THE CYCLIC PROCESS OF EDUCATION

Education should be a continual repetition of these cycles. Each lesson in its minor way should form an eddy cycle concerning in its own subordinate process. Longer periods should issue in exact attainments, which then form the starting-grounds for fresh cycles. We should drive out the idea of a mythical, far-off finale of education. The pupils must be continually enjoying some fruition and starting anew, if the teacher is inspiring in exact proportion to his success in satisfying the rhythmic cravings of his pupils.

An infant's first romance is its awakening to the apprehension of objects and to the appreciation of their connections. Its growth in mentality takes the exterior form of occupying itself in the co-ordination of its perceptions with its bodily activities. Its first stage of precision is mastering spoken language as a tool for classifying its contemplation of objects and for strengthening its apprehension of emotional relations with other beings. Its first stage of generalisation is the use of language for a classified and enlarged enjoyment of objects.

This first cycle of intellectual progress from the achievement of perception to the acquirement of language, and from the acquirement of language to classified thought and keener perception, will bear more careful study. It is the only cycle of progress which we can observe in its purely natural state. The later cycles are necessarily tinged by the procedure of the current mode of education.

There is a characteristic of it which is often sadly lacking in subsequent education; I mean that it gets complete success. Finally of it the child can speak, its ideas are confidential, and its perceptions are sharpened. The cycle achieves its object. This is much more than can be said for most systems of education as applied to most students. But why should this be so? Definitely, a new-born baby looks a most unpromising subject for an intellectual progress when we remember that the difficulty of the task before it. I suppose it is because of nature, in the form of surrounding circumstances, sets it a task for which the normal development of its brain is exactly fitted. I do not think there is a particular mystery by the fact of a child learning to speak and think as a result all the better; but it has to think about.

Into further education, we have not sought for cyclic process in a finite time their course and their own limited sphere get a complete success. This is the end of an exceptional nature in the natural cycle for infants. Later, we start a child on a topic, say Latin at the age of ten, and the hope of a uniform system of formal training to achieve success at the age of twenty. The natural result is failure, both in the interest and acquisition. When I speak of failure, I compare our results with the brilliant success of the first natural cycle. I do not think it's because our tasks are inherently too hard when I remember that a child's cycle is the most difficult of all. This is because our tasks are defined in a natural way, without rhythm and without intermediaries’ success and without concentration stimulus.

The whole being of the infant is engrossed in the practice of its cycle. It has nothing else to divert its mental development. In this respect there is a striking difference between this natural cycle and the subsequent history of the student's progress. It is perfectly obvious that life is a very different and that the mind and brain naturally develop so as to adapt themselves to the many-hued world in which their lot is cast. Still, after making allowance for this consideration, we will be prudent to preserve some measure of concentration for each of the subsequent cycles. In particular, we should avoid a competition of diverse subjects in the same stage of their cycles.
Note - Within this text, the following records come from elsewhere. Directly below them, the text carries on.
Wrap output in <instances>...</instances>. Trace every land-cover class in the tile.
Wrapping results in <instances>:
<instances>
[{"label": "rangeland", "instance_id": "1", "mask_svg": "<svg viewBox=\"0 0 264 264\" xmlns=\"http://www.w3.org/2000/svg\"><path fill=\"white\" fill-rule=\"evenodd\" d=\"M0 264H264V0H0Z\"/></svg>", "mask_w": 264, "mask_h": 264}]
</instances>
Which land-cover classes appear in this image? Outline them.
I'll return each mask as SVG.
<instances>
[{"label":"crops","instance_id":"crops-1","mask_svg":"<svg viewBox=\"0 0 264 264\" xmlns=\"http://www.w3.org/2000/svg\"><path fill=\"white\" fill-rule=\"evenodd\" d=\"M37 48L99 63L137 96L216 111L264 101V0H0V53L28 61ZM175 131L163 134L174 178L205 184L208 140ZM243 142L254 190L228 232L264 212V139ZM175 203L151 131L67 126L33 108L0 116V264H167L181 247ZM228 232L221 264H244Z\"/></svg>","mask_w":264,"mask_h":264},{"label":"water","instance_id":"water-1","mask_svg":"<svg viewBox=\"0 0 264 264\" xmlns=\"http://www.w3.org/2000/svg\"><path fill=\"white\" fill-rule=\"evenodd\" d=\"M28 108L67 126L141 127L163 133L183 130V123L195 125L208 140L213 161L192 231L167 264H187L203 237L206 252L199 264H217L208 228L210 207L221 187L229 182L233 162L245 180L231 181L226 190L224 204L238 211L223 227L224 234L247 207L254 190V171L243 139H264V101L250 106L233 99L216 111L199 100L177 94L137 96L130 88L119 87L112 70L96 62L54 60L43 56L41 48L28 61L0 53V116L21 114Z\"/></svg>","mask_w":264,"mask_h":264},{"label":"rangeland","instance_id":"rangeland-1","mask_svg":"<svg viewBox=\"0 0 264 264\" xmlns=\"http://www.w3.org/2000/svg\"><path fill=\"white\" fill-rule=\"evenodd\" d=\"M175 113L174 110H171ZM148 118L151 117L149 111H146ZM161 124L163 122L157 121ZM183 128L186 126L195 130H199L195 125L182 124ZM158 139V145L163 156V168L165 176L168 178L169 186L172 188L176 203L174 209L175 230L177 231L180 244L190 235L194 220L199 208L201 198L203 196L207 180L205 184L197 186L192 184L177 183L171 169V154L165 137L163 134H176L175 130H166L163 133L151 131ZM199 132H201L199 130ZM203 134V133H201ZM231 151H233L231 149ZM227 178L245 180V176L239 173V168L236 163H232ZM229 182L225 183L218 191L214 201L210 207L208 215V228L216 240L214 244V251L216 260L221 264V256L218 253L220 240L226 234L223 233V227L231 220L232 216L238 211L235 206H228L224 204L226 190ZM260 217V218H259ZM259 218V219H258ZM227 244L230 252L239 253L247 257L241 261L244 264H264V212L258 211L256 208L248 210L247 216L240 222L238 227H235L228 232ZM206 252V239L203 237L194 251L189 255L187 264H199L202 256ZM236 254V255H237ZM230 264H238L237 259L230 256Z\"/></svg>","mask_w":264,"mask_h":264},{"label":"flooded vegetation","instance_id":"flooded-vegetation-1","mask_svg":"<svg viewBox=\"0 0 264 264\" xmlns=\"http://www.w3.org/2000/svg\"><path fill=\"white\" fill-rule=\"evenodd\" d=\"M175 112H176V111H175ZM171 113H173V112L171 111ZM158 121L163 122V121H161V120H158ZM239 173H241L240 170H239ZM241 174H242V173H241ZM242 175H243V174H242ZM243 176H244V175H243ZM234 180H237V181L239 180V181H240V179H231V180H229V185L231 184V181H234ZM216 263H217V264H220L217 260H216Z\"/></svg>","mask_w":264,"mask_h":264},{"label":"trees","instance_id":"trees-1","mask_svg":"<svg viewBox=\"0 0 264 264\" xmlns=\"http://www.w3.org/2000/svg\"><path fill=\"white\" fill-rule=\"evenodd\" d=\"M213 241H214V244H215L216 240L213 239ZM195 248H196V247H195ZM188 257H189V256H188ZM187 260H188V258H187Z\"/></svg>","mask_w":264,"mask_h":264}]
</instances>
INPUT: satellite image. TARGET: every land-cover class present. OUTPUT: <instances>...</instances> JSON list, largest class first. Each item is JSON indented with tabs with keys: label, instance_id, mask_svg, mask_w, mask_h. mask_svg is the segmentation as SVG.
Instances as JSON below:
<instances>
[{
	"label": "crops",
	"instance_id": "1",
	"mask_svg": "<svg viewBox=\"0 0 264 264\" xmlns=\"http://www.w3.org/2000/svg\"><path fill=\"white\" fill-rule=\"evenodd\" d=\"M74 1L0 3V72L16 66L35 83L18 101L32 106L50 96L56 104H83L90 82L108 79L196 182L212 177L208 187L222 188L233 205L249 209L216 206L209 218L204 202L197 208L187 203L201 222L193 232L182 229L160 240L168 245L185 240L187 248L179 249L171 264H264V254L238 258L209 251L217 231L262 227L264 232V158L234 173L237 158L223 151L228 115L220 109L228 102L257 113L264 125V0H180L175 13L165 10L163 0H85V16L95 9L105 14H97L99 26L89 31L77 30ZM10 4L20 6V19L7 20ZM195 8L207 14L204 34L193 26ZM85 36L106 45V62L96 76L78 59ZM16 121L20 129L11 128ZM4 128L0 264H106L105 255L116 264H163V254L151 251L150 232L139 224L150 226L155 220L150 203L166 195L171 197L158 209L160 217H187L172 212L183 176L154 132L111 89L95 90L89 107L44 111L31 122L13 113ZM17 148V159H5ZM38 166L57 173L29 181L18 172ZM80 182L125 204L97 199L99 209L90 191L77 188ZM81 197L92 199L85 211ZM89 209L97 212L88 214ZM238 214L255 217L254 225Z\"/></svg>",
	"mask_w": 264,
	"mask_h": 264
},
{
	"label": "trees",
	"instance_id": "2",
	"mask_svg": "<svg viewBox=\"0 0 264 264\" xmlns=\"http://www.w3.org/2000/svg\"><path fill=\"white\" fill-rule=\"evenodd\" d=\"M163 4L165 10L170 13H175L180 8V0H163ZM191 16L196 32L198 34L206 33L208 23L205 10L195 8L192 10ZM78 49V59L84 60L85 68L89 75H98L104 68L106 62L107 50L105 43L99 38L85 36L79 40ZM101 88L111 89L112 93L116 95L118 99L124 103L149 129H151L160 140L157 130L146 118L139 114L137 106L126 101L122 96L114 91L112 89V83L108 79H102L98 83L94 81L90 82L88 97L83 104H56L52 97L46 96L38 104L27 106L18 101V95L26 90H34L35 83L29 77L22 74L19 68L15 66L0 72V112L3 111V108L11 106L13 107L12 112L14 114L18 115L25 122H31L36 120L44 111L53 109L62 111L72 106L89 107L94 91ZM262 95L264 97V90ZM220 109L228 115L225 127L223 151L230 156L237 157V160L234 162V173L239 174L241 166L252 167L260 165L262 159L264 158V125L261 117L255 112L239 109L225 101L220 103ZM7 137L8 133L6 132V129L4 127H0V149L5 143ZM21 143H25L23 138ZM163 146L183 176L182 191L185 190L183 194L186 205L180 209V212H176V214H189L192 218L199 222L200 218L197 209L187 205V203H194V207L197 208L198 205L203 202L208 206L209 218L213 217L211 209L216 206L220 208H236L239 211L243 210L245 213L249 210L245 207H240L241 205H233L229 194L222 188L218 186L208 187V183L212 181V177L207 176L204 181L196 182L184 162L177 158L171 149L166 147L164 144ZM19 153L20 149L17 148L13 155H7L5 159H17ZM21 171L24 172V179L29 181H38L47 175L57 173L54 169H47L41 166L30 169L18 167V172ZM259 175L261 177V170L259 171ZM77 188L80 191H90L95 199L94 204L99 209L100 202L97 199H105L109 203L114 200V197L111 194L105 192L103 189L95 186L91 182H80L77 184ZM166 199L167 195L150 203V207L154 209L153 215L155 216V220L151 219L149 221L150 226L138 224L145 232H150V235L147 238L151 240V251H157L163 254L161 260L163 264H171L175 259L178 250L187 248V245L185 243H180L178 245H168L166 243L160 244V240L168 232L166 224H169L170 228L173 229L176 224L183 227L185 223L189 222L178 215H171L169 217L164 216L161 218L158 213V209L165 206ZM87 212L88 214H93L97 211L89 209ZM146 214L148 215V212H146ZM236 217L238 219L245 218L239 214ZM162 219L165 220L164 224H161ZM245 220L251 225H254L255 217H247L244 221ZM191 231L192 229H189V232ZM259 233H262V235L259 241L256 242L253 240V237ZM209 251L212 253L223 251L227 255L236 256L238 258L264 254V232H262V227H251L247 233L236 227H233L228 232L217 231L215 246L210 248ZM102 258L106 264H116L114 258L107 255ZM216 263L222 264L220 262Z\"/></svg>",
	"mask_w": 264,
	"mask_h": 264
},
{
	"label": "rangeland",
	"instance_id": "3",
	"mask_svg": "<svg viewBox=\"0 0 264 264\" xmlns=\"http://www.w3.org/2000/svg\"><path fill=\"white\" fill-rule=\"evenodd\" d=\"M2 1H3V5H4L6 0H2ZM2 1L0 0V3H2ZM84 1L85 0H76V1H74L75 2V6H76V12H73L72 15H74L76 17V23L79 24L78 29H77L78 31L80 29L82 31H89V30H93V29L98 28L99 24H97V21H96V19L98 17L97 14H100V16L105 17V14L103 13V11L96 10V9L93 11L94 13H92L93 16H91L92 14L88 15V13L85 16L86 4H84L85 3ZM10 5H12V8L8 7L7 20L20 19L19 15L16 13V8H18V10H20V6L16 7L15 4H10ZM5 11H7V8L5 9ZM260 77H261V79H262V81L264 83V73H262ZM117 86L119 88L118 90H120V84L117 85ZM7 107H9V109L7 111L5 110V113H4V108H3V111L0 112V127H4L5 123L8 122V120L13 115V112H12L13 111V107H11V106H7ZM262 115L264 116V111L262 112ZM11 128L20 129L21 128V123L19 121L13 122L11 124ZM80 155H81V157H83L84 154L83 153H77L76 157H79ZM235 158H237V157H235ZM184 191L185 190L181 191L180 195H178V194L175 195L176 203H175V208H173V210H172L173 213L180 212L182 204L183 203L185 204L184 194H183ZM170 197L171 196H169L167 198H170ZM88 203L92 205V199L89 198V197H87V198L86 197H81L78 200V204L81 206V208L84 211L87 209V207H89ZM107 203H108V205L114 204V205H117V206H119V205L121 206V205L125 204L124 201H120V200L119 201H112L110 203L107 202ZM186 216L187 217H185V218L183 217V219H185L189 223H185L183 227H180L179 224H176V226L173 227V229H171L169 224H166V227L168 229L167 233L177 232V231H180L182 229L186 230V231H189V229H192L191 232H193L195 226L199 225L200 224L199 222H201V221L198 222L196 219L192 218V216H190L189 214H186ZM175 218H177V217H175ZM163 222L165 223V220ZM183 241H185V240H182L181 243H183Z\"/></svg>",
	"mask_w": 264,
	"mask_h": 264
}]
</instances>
The fault of the older education was unrhythmic concentration on a single undifferentiated subject.  Our modem system, with its emphasis on a preliminary general education, and with his easy tolerance of the analysis of knowledge in different subjects is a collection unrhythmic equally troublesome waste. I am importunate that we shall endeavour to weave in the learner's mind a harmony of patterns, by coordinating the a variety of elements of instruction into subordinate cycles each of intrinsic worth for the immediate apprehension of the student. We must garner our crops each in its due season.